(Consignes):
[1] Répondez à ces questions sur l'extrait consacré à la Légion étrangère :
(a) Quelle devise latine martèle que l'histoire de la Légion dépasse et oblige le militaire à titre étranger ?
(b) Quel combat l'extrait qualifie-t-il de fondateur de la Légion ?
(c) Sur quel ouvrage est inscrite la phrase « La montagne leur barrait la route » ?
[2] Relevez, dans l'extrait consacré à la Légion étrangère, tous les moyens par lesquels se fait l'apprentissage de l'histoire de la Légion.

(Extrait retenu):

= = = = =

Au-delà des stages groupés au 4e RE, la mobilité interne à la Légion et transverse aux spécialités d’armes, permise par une gestion centralisée de la ressource à titre étranger, autorise un brassage entre régiments tout au long de la carrière, cultivant ainsi l’esprit de remise en cause et entretenant une connaissance mutuelle forte entre cadres et légionnaires.
Donner du sens à l’engagement
« Etranger au service de la France » : cette formule, factuellement juste, fait néanmoins abstraction du mûrissement de l’engagement légionnaire. Celui-ci nécessite un ancrage concret et progressif, qui passe par des repères et des symboles liés à la communauté militaire dans un premier temps, au pays ensuite. Plus qu’ailleurs, la culture des traditions à la Légion étrangère n’a pas d’autre objectif que d’enraciner le militaire à titre étranger dans une histoire militaire et dans une famille. Au-delà des motivations qui ont poussé à l’engagement, c’est bien l’appartenance à une nouvelle communauté de destin – militaire au combat, familiale au quotidien, nationale éventuellement - qui donne du sens et permet d’aller au bout de la parole donnée.
Ancrer dans une histoire militaire, entretenir les traditions
L’apprentissage de l’histoire de la Légion, par des instructions dédiées, par l’importance accordée au chant, par des rites quotidiens et les traditions de popote, inscrit résolument le militaire à titre étranger dans une histoire glorieuse qui le dépasse et l’oblige, comme le martèle la devise « More majorum ». Le code d’honneur rappelle qu’il ne s’agit pas de laisser les passions belliqueuses ni individualistes s’exprimer : « Au combat, tu agis sans passion et sans haine, tu respectes les ennemis vaincus, tu n'abandonnes jamais ni tes morts, ni tes blessés, ni tes armes. »,
Ici aussi, des leviers permettent au commandement de rappeler au quotidien cette allégeance : la devise « Honneur et Fidélité » est particulièrement explicite à cet égard, le képi blanc est une source de fierté concrète, le culte des Anciens est entretenu par la commémoration des faits d’armes, de Tuyen Quang aux Adrars en passant par El Moungar, la percée de la ligne Hindenburg ou Dien Bien Phu, autant d’inspiration de l’esprit guerrier. Parmi ceux-ci, Camerone prend naturellement la première place : combat fondateur de la Légion, parangon de l’esprit légionnaire, il est commémoré chaque année partout où la Légion est présente et façonne méticuleusement l’esprit des cadres et légionnaires.
La mission, toute mission, est par définition sacrée : par simplicité, cohérence et efficacité, la frontière entre vie courante et engagement opérationnel est autant que possible estompée ; il n’y a pas de petite mission. Ce culte de la mission est admirablement résumé sur l’entrée nord du tunnel de Foum Zabel : « La montagne leur barrait la route. Ordre fut donné de passer quand même. La Légion l'exécuta » et, une fois encore, rappelée dans le code d’honneur du légionnaire. Cette affection se traduit naturellement par une volonté forte de maîtrise de l’ensemble des moyens au service de la mission, qu’ils soient technologiques ou plus rustiques, ainsi que par un esprit d’innovation permanent.

= = = = =

(Données fournies):
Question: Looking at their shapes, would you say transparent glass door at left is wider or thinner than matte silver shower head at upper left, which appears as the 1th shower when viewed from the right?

= = = = =

(Corrigé):
[1]
(a) « More majorum »
(b) Camerone
(c) Sur l'entrée nord du tunnel de Foum Zabel

[2]
- Des instructions dédiées
- L'importance accordée au chant
- Des rites quotidiens
- Les traditions de popote